К этому времени испортились отношения между Токугавой и Сингэном Такэдой. В 1571 году Такэда осадил Токугаву в его замке Хамамацу и в 1572 году разбил его «бусидан» в окрестностях замка. Однако на следующий день после разгрома его «буси» под стенами замка Хамамацу Иэясу во главе части гарнизона совершил внезапную ночную вылазку из замка и разбил войско Сингэна Такэды.

Когда в 1582 году Нобунага Ода, уже ставший к тому времени правителем всей Страны Восходящего Солнца, погиб от руки Мицухидэ Акэти (или был доведен восставшим против него Акэти до самоубийства), о чем мы уже сообщали выше, Токугава, узнав об этом судьбоносном для него событии, немедленно выступил в поход против вероломного убийцы, поспешившего провозгласить себя «сёгуном». Однако «тринадцатидневный сёгун» Акэти, как мы уже знаем, был убит при неудачной попытке запастись провиантом и фуражом крестьянами, еще до подхода Иэясу к месту событий. На следующий год Токугава принял предложение Нобуо Оды, сына вероломно погубленного Нобунаги Оды, совместно бороться против Хидэёси. Армия Хидэёси была разбита в сражении при Комакиями (Овари), однако вскоре после этой победы Иэясу расторг союз с Нобуо Одой и заключил новый союз, на этот траз с побежденным Хидэёси, на дочери которого женился, с целью закрепления этого нового союза.

Следующие годы Токугава провел, занимаясь хозяйством в своих владениях, однако в 1590 году вернулся к военной жизни, захватив восемь провинций в области Канто. Иэясу разбогател, и его годовой доход (равный двум миллионам пятистам пятидесяти семи тысячам «коку» риса), обеспечил ему прочную власть над своими «сёэнами». «Коку» – традиционная японская мера объёма, равная примерно 180,39 литра. Исторически «коку» определялся как среднее количество риса, потребляемое одним взрослым человеком в течение года.

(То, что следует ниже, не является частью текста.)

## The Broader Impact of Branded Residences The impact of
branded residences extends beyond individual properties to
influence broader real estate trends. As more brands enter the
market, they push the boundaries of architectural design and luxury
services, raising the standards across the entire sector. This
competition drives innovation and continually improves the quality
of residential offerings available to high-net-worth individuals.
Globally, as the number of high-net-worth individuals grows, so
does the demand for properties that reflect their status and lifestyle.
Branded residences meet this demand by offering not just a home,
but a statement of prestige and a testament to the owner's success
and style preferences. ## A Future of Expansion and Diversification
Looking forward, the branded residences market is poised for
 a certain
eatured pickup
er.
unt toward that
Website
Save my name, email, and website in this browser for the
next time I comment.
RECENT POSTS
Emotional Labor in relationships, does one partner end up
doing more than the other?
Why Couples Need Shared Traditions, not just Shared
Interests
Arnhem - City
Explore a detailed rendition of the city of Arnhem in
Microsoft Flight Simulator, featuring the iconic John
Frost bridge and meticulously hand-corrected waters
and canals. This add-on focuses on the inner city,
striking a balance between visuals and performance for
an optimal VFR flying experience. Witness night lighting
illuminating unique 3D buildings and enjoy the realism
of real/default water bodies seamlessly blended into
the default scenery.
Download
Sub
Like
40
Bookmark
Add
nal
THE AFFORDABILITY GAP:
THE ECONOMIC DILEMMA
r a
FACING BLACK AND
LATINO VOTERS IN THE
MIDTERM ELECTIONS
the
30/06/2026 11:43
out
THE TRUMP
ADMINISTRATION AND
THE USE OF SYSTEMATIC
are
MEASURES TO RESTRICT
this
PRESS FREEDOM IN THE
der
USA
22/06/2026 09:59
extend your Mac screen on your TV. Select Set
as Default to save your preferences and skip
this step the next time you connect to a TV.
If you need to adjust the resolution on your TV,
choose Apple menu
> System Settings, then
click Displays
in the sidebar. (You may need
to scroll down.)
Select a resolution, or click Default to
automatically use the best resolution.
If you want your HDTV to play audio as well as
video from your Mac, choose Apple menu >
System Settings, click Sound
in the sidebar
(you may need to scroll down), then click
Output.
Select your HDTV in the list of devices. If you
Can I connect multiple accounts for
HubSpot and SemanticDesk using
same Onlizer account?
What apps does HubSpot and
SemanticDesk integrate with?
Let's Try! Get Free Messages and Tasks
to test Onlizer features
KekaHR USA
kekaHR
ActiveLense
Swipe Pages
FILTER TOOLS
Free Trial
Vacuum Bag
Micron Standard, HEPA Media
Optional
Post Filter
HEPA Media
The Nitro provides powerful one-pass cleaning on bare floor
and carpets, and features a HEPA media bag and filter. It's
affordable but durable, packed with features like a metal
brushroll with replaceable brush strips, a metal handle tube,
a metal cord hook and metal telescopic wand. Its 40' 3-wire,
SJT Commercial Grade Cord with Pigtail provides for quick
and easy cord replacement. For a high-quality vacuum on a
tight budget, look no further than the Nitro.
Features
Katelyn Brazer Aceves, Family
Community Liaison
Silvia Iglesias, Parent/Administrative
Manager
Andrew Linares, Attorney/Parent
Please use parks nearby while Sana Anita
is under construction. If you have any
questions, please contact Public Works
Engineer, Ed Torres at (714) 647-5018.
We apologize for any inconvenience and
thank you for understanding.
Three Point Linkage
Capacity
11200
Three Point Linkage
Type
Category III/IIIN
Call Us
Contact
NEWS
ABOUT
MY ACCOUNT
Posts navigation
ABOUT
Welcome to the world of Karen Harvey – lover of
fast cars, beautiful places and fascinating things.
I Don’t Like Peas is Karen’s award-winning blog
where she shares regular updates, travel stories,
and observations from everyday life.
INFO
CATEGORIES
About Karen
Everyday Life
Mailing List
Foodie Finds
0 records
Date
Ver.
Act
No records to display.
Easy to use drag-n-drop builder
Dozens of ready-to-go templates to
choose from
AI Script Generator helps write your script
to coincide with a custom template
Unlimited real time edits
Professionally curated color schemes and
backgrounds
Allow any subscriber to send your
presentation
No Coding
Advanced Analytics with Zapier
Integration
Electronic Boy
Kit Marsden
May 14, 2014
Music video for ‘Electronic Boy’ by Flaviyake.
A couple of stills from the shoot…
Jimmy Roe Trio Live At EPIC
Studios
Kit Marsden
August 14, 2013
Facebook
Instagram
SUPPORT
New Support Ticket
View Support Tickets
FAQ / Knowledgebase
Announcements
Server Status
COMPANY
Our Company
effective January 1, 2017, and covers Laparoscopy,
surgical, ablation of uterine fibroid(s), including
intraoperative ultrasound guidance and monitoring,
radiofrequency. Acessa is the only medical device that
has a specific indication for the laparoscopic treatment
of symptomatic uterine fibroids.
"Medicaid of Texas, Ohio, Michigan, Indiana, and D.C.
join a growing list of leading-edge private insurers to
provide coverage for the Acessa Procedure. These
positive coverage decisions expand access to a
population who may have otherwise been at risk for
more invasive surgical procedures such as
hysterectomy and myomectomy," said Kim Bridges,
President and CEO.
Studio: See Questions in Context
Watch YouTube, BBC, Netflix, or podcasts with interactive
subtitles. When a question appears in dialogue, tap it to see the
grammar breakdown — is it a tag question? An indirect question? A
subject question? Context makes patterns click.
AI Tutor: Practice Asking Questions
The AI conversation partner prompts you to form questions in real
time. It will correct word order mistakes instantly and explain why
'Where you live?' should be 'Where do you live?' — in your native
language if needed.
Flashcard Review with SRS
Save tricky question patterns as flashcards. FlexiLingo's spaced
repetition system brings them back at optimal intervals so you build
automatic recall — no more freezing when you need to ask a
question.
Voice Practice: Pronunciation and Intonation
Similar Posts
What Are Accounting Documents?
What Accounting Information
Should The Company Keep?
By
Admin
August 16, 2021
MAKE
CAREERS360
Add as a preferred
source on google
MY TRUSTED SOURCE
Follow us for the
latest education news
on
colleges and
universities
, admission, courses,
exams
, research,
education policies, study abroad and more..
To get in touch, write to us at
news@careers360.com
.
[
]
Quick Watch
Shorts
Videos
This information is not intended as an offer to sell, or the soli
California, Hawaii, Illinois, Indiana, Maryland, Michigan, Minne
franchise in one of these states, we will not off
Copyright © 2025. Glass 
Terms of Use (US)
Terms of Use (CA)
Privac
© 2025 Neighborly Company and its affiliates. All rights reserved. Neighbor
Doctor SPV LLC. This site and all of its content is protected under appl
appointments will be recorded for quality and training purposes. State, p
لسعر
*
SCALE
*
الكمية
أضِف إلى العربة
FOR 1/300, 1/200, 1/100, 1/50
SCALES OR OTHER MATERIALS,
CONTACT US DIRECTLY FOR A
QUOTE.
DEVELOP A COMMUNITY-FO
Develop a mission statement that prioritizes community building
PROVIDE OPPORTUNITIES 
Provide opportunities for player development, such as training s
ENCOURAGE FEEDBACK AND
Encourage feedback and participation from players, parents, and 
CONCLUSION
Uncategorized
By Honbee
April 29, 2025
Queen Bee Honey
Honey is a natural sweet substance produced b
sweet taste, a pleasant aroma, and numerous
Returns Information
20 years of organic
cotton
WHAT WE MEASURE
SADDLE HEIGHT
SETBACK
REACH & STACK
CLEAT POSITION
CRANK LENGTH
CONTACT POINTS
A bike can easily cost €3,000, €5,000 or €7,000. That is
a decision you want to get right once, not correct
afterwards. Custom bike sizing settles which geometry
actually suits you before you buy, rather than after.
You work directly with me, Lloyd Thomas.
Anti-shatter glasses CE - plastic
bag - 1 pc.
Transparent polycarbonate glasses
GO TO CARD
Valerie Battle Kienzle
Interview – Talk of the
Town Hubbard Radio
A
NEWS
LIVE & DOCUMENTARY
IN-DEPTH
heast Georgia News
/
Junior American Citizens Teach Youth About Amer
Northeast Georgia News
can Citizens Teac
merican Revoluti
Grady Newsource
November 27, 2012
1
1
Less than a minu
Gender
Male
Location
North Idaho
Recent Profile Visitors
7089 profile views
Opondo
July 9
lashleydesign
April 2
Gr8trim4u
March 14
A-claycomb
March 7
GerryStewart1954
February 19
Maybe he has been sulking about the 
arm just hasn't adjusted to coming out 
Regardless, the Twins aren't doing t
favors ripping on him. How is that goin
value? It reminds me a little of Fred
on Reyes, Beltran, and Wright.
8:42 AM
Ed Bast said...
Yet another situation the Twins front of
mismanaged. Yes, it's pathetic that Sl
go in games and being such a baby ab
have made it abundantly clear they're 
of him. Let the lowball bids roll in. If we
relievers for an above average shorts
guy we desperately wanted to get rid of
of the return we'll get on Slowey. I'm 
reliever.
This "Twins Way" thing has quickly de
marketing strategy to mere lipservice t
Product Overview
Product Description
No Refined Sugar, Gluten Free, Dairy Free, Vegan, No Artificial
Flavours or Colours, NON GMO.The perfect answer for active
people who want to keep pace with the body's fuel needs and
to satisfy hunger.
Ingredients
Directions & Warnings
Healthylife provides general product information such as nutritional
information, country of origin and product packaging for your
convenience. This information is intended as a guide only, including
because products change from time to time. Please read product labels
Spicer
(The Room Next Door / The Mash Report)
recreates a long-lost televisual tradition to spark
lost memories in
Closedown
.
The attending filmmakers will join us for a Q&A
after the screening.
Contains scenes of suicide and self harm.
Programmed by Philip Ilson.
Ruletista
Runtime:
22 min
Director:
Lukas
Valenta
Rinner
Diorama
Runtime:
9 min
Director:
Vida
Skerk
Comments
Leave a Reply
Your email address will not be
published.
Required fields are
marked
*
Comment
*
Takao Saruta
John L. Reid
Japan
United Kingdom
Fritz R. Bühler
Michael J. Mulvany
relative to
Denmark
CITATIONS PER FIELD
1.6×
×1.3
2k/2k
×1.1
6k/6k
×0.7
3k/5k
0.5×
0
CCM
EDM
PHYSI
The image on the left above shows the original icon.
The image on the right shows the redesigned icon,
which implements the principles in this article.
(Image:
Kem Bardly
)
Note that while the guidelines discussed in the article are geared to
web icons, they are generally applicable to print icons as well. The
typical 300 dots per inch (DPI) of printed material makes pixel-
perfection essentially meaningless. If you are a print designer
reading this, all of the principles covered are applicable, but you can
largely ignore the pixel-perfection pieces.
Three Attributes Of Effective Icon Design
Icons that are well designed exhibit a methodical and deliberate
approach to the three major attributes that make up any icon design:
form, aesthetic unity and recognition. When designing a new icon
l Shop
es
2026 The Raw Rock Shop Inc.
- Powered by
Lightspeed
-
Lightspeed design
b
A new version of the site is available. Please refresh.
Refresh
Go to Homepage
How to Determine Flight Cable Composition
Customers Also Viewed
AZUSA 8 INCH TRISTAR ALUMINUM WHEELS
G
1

Вес одного «коку» риса приблизительно равен ста пятидесяти килограммам. Количество «коку» риса являлось также основной мерой богатства и служило денежным эквивалентом в средневековой Японии. Так, например, размер жалованья самурая определялся в «коку». Доходность японских провинций тоже определялась в «коку» риса. «Коку» риса служил также мерой веса при определении грузоподъёмности корабля – суда грузоподъемностью до пятидесяти «коку» риса считались «малыми», суда грузоподъемностью до тысячи «коку» – «большими».

Своей резиденцией Токугава избрал небольшой порт Эдо в Мисаси, где возвел огромный, сильно укрепленный замок. Впоследствии на месте порта Эдо возник город Токио, современная многомиллионная столица Страны Восходящего Солнца. Хидэёси избрал Токугаву одним из пяти членов своего регентского совета, приблизил его к себе, а в 1598 году, в канун своей кончины, поручил его заботам своего сына Хидэёри Тоётоми.

Подобно покойному Хидэёси Тоётоми (с которым он в свое время не раз сходился на поле брани, хотя и счел впоследствии за благо покориться тому, как более сильному), Иэясу Токугава, при своей совершенно «негероической» внешности, обладал, однако, поистине железной волей и ясным, аналитическим складом ума. И, самое главное, он умел терпеливо ждать своего часа, прежде чем молниеносно нанести точно выверенный удар.

Иэясу Токугава неустанно боролся с противниками объединения Страны Восходящего Солнца под его началом, группировавшимися вокруг Хидэёри Тоётоми. Кульминацией многочисленных войн между вечно враждующими клановыми группировками японских «боевых холопов» на протяжении многих веков, стала крупнейшая в истории «самурайской» Японии битва при Сэкигахаре, разыгравшаяся 21 октября 1600 года и заложившая основу правления «сёгунов» из рода Токугава, находившихся у власти в Японии до самой «революции (реставрации) Мэйдзи» 1868 года.